Abidjan, le 29 juillet 2025 – Le président ivoirien Alassane Ouattara a annoncé ce lundi sa candidature à l’élection présidentielle prévue pour le 25 octobre prochain. À 83 ans, le chef de l’État sortant entend briguer un quatrième mandat, invoquant la légalité constitutionnelle et sa bonne condition physique.
« Oui, je suis candidat parce que la Constitution de notre pays m’autorise à faire un autre mandat et ma santé le permet », a-t-il déclaré, lors d’une rencontre avec ses partisans. Cette annonce met fin à des mois de spéculation autour de sa volonté de se maintenir au pouvoir, après près de quinze années à la tête du pays.
Depuis son arrivée au pouvoir en 2011, à l’issue d’une crise post-électorale meurtrière, Alassane Ouattara a su asseoir son autorité sur la scène politique ivoirienne, malgré des tensions récurrentes avec l’opposition. Réélu en 2015 puis en 2020, sa candidature suscite toutefois de vives critiques. De nombreuses voix dénoncent une dérive autoritaire, évoquant un “mandat de trop”, bien que la réforme constitutionnelle de 2016 ait réinitialisé le compteur des mandats selon le Conseil constitutionnel.
Le contexte politique est marqué par un affaiblissement notable de l’opposition. Plusieurs figures majeures telles que Laurent Gbagbo, ancien président, et l’ex-banquier Tidjane Thiam ont été déclarées inéligibles pour divers motifs judiciaires ou administratifs. Cette situation ouvre largement la voie à une possible réélection de Ouattara, face à une classe politique morcelée et affaiblie.
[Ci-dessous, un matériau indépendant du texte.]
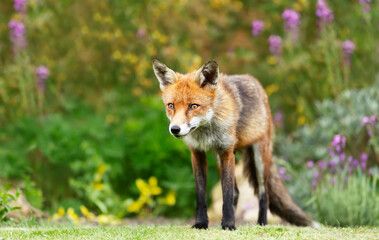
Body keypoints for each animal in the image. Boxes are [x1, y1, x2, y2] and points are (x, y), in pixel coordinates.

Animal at [153, 59, 320, 230]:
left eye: (193, 106)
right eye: (171, 105)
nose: (175, 129)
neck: (206, 131)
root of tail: (256, 83)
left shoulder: (227, 152)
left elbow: (226, 194)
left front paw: (228, 224)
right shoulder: (197, 153)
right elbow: (201, 195)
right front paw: (201, 223)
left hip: (259, 158)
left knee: (263, 193)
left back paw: (261, 223)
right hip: (221, 158)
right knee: (237, 192)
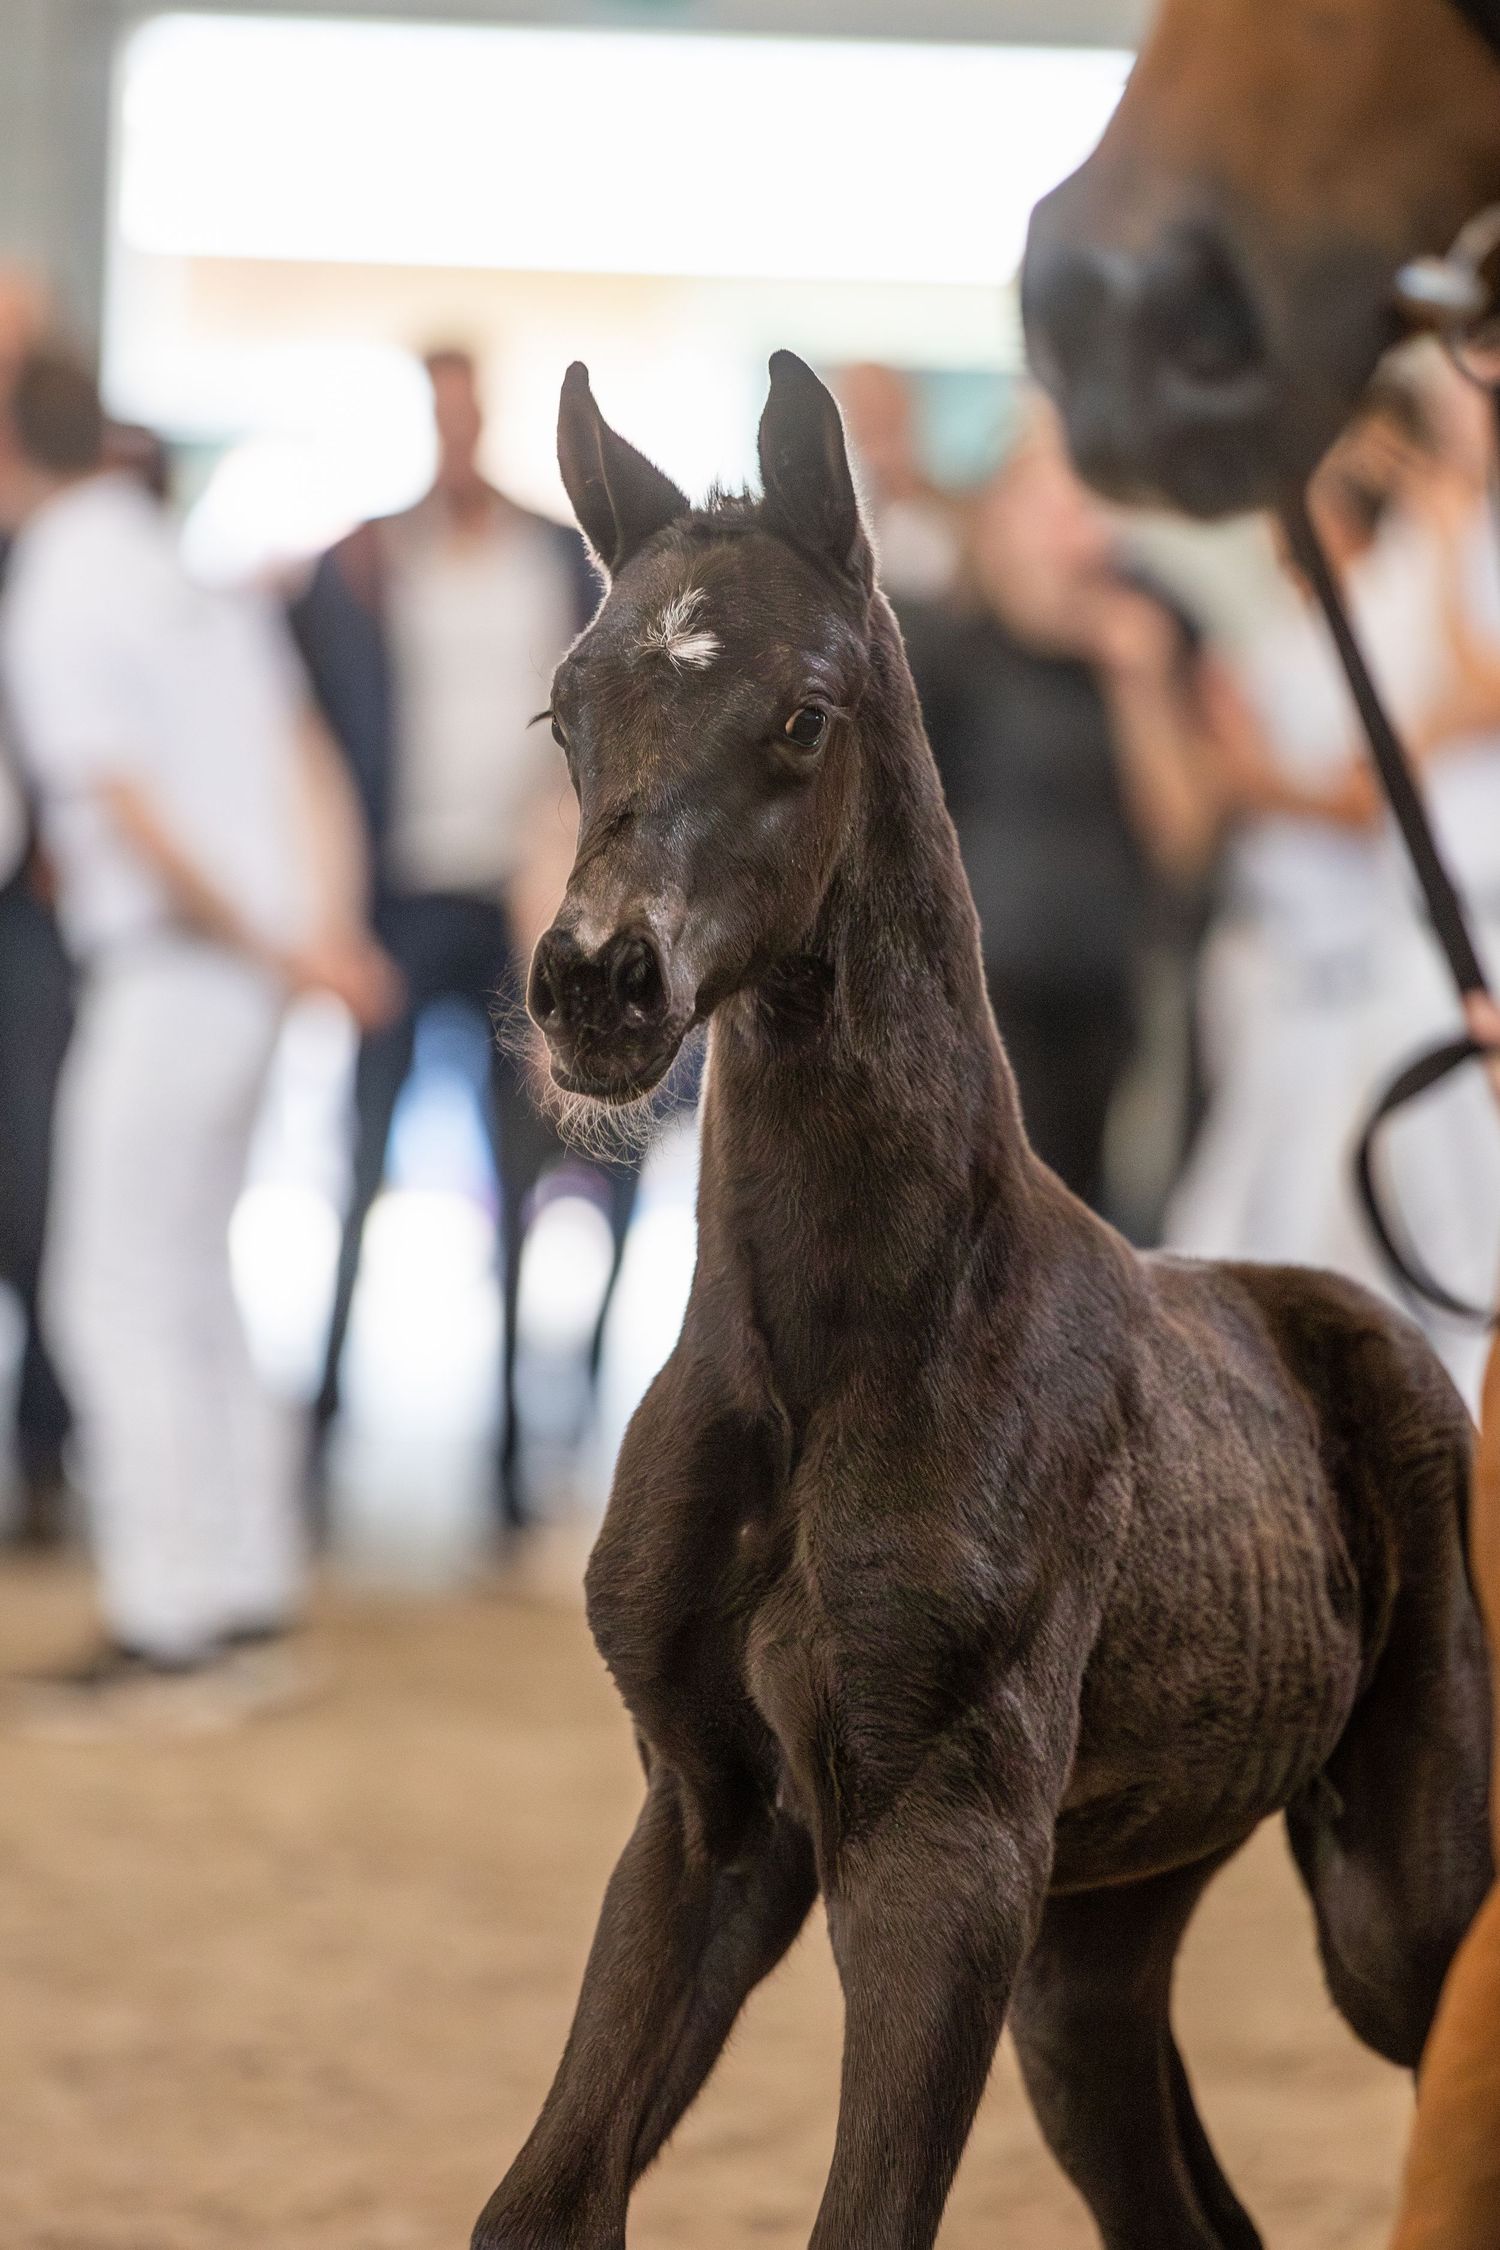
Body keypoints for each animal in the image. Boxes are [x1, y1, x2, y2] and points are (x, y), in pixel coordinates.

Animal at [471, 352, 1492, 2250]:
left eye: (804, 715)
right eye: (565, 708)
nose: (596, 986)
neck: (847, 1349)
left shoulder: (946, 1846)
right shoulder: (711, 1810)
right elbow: (546, 2200)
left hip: (1392, 1894)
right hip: (1099, 1936)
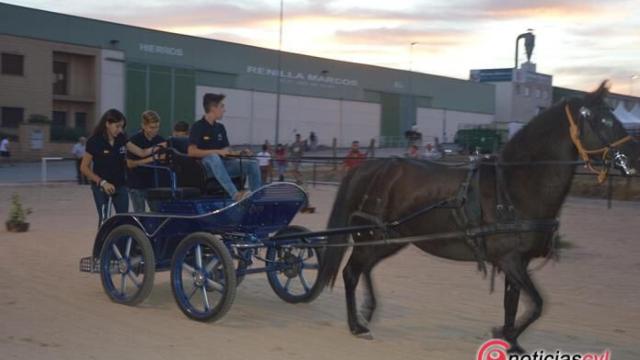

Selon le journal Africanews, sur le plan économique, le président mise sur la stabilité et la croissance pour renforcer sa légitimité. Le Fonds monétaire international prévoit une croissance de 6,3 % pour la Côte d’Ivoire en 2025, un argument fort pour ses partisans.
Mais au sein de la population, l’annonce ne fait pas l’unanimité. Si certains saluent l’expérience et la stature internationale du chef de l’État, d’autres redoutent un essoufflement démocratique et appellent à un renouvellement du leadership.
L’élection présidentielle d’octobre s’annonce donc cruciale pour l’avenir politique du pays, dans un climat où se mêlent enjeux institutionnels, défis sécuritaires et aspirations populaires au changement.